Décidément, le concept de Web 2.0 se répand comme un traînée de poudre, avec souvent la même référence aux pratiquants, soit les plus jeunes…
L'explication est apportée par Josiane JOUËT et Audrey MESSIN (Internet, une utopie limitée, nouvelles régulations, nouvelles solidarités) : " Cette "banalisation" implique qu'Internet soit une technologie d'usage soutenu et régulier, mais aussi qu'elle ne soit pas surinvestie dans des pratiques passionnées (hackers, militants de communautés…) qui l'érigent au rang de technologie "distinctive" en lui conférant une place centrale dans la vie quotidienne." Et oui,malgré tous l'appareillage technologique disponible, les ados trouvent encore le moyen de se rencontrer de visu, pratiques sociales centrales qui alimentent et structurent une bonne partie des activités et interactions en ligne.

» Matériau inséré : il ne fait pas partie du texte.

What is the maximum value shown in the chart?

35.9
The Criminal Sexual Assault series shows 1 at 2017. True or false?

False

C’est un “concept mou”. La masse critique d’internautes vs. des habitants dans le monde occidental permet ce “nouveau web” et le buzz qui l’entoure. Quant au côté communautaire, collaboratif, tribal de l’Internet, ce n’est absolument pas nouveau. Il suffit simplement de relire Manuel Castells…
Par societiq le J juin 2006
à 12:25
Oui,la “mollesse” du concept me fait penser à une nouvelle frontière à conquérir, une nouvelle ruée vers l’or dans l’histoire du Web, avec tout le flot d’individus qu’elle suscite(experts, prophètes, inestisseurs, etc.)qui cherchent à maximiser leurs intérêts sans que personne ne sache si, au bout du compte, il y a réellement quelque chose à gratter.